U.S. GDP grew at a 4.6% clip in current dollar terms during the first quarter, according to U.S. Government officials at the Bureau of Economic Analysis.
On the surface, the data makes sense.
Businesses across the country saw sales rise. Workers got salary increases. Trump must be right, America is becoming great again, the experts seem to suggest.
But are they right?
Not if you measure U.S. economic output based on the number of Big Macs the country’s annual GDP can buy.
Measured that way, America has been in a Great Depression for the past decade.
Burgernomics: the Big Mac index applied to GDP
“Burgernomics” is hardly new. The Economist Magazine’s Big Mac Index has been using the famous hamburger as a light-hearted proxy to determine the purchasing power parity value of global currencies for decades. The idea is to see whether the market values of existing exchange rates adequately measure what people can buy with that money.
A Big Mac, which is made the same way in most countries around the world, and whose recipe has changed little during the past thirty years, provides an excellent tool.
However, the Big Mac also provides a good proxy for how much Americans’ real national output has changed.
In addition to its famous ingredients (two all beef patties, special sauce, lettuce, cheese, pickles and onions on a sesame seed bun), the burger also contains substantial inputs related to rent (purchase entitles the buyer a seat at the restaurant for an hour or so), labour and taxes (which comprise a huge portion of business costs).
America is in a Great Depression right now
Measured in official terms, U.S. GDP came in at $19.4 trillion in 2017. That’s a 33% increase over the $14.5 trillion recorded in 2007.
However, those $14.5 trillion could buy 4.25 trillion Big Macs back in 2007 when they cost just $3.41 each.
By 2017, the price of a Big Mac had risen to $5.06, so the $19.4 trillion in GDP that year equated to only 3.83 trillion of the burgers.
That suggests that U.S. GDP, as measured in Big Mac terms, fell by 10% between 2007 and 2017.
ShadowStats, stagnant wages and the two-income trap
The idea of measuring U.S. GDP in Big Mac terms is, of course, far from fully-baked.
However, the results tie in with a lot of other anecdotal data points.
John Williams, of ShadowStats, for example has for years tracked how the U.S. Statistical agencies have changed their data calculations. The reasons cited by the officials always sound good, but their net effect is to make government statistics look a lot better than they actually are.
Williams calculates that U.S. inflation (which came in at 2.36% during March) was running at 5.9% based on the way the government calculated the data back in 1990, and at 10.1% based on 1980 methodologies. The official U.S. unemployment rate of 4.14% during March is actually 21.7% when calculated using ShadowStats’ alternative measure.

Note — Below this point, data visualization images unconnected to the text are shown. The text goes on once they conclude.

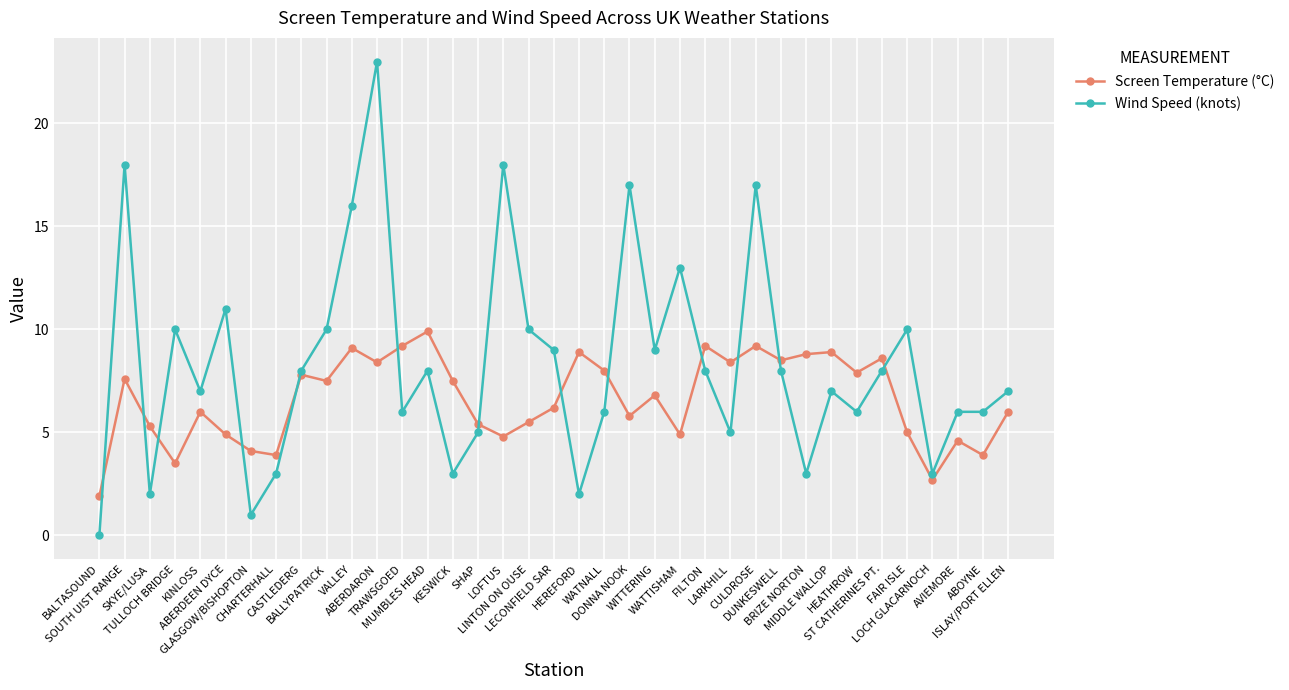

After their last crossing, which series has the higher values: Wind Speed (knots) or Screen Temperature (°C)?

Wind Speed (knots)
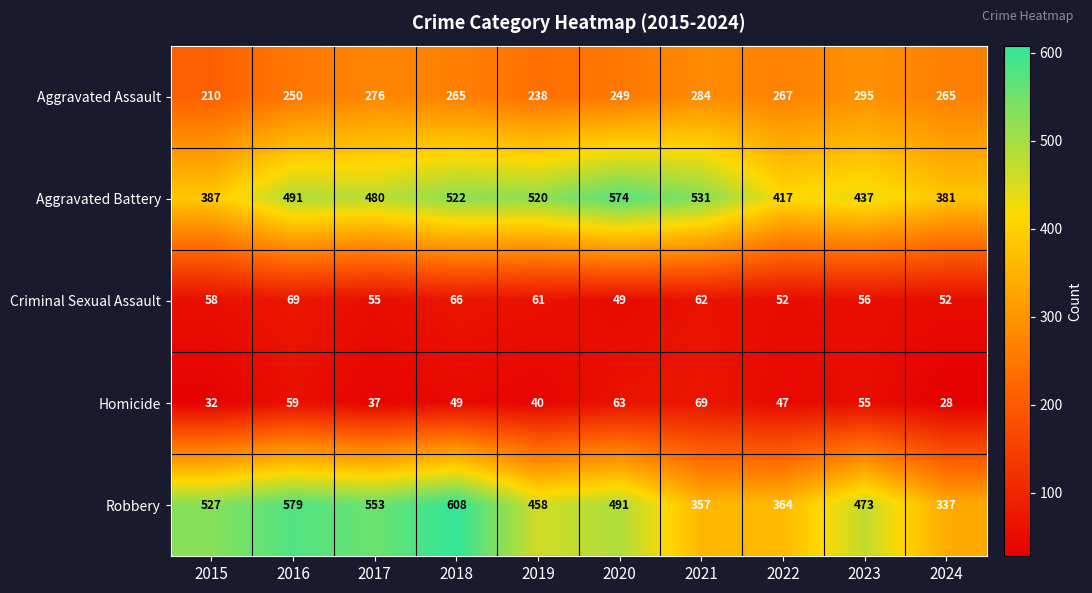

What is the difference between the highest and lowest values at 2022?

370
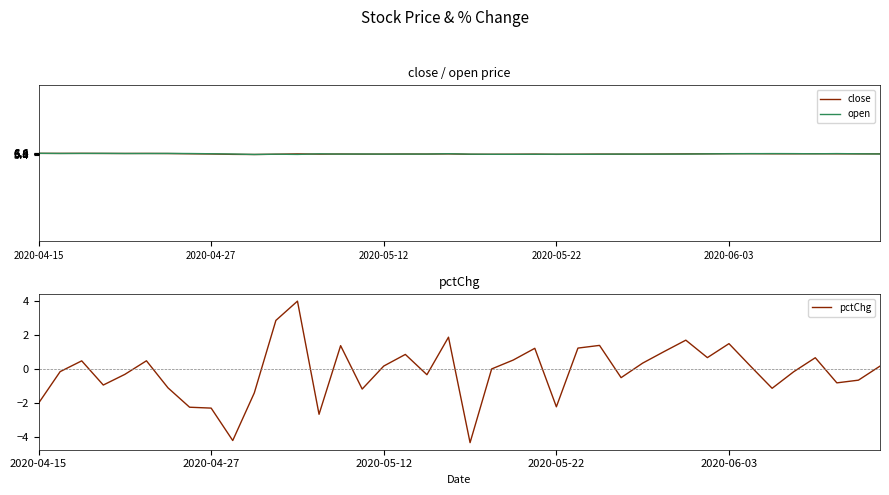

Between 6 and 18, which series saw the biggest shift?

pctChg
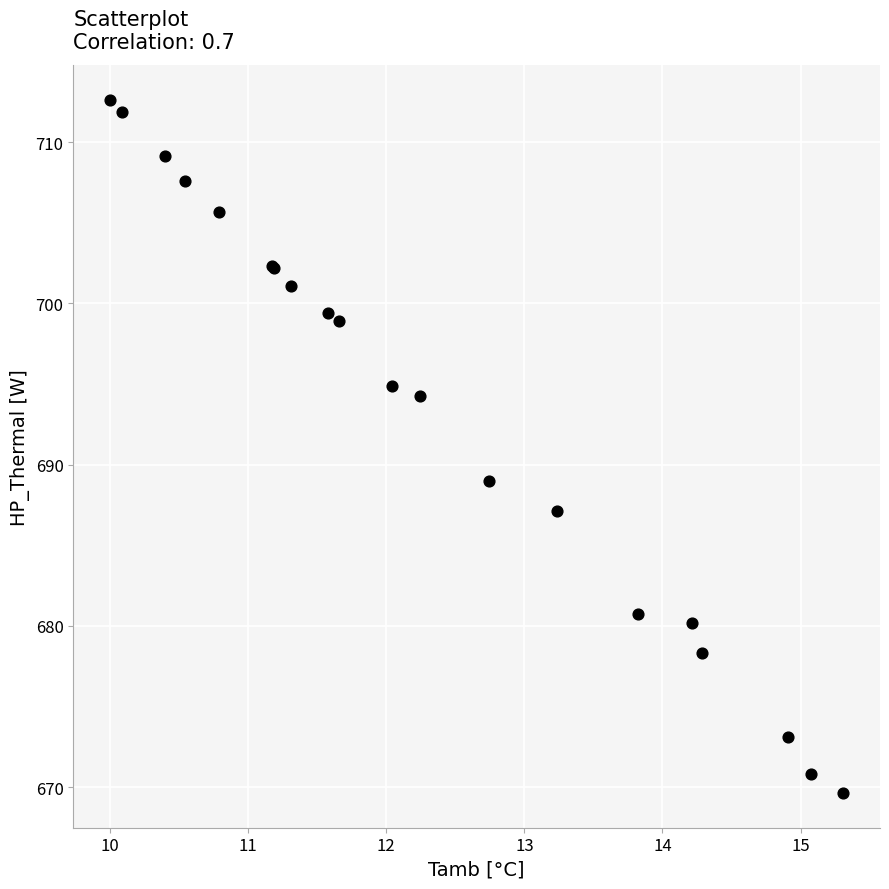

What Y value in the scatter plot is closest to 691?

689.0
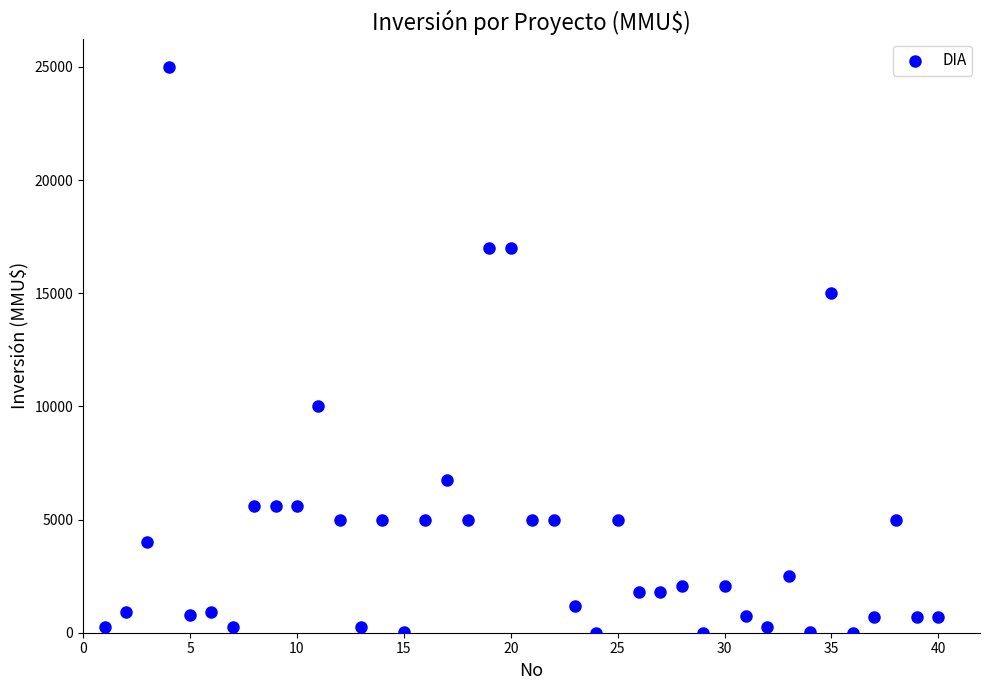

What is the range of Y values (max minus min)?

25000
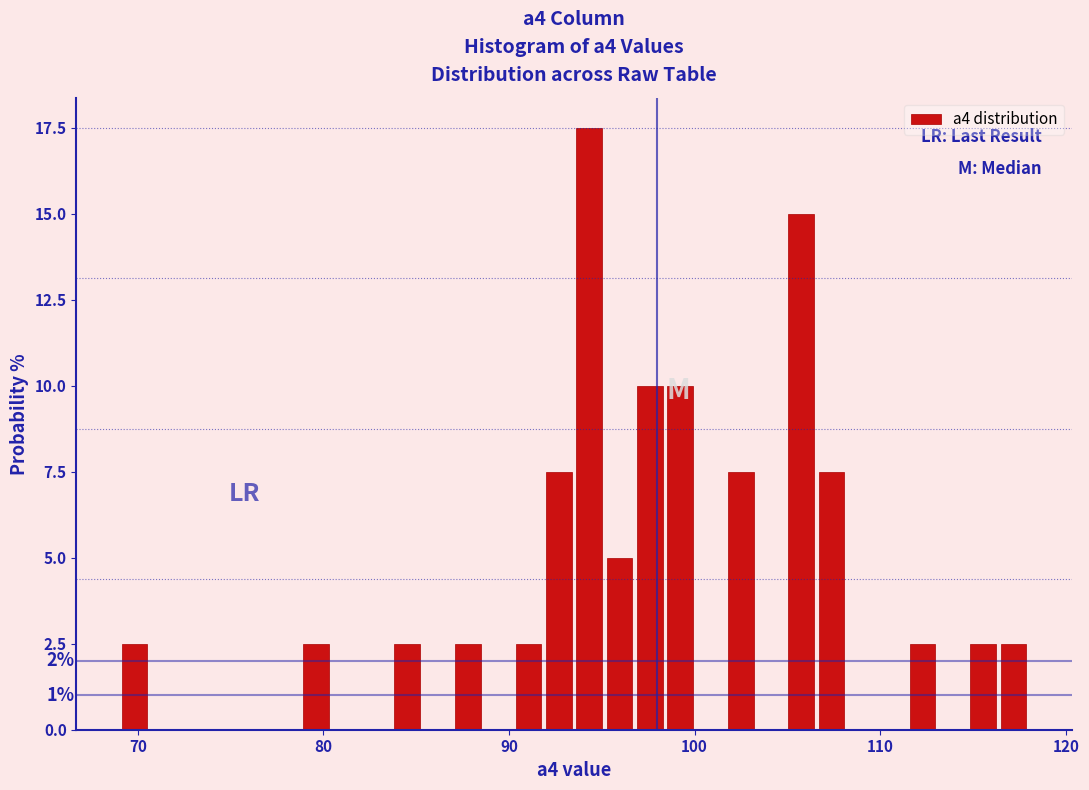

Read against the x-axis, roughly where is the centre of the tallest bar?

94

Other research, also by the Bureau of Economic Analysis, shows that real wage gains for U.S. workers in many categories have actually fallen during recent decades. For example, a typical 27-year-old man earned more in 1969 than he did three decades later.
Trust the experts?
That said, questioning the methodology of U.S. government experts is tricky business.
Academic economists and those that work at the big banks all use the numbers, generally with little or no question.
Those that do question the numbers, such as ShadowStats and the economists at the Mises Institute in Auburn Alabama, tend to be ignored or shut out of mainstream media.
For example, the latest BEA data release saw no prominent experts rise to question the data.
As such, average Americans will need to do their own calculations to figure out whether their government’s numbers are trustworthy.
Those that do so in a booth at their local McDonald’s will get a relatively good indication as to which way the wind is blowing.
Note: neither the Economist Magazine, nor McDonald’s Restaurants responded to requests to confirm data and findings done for this article.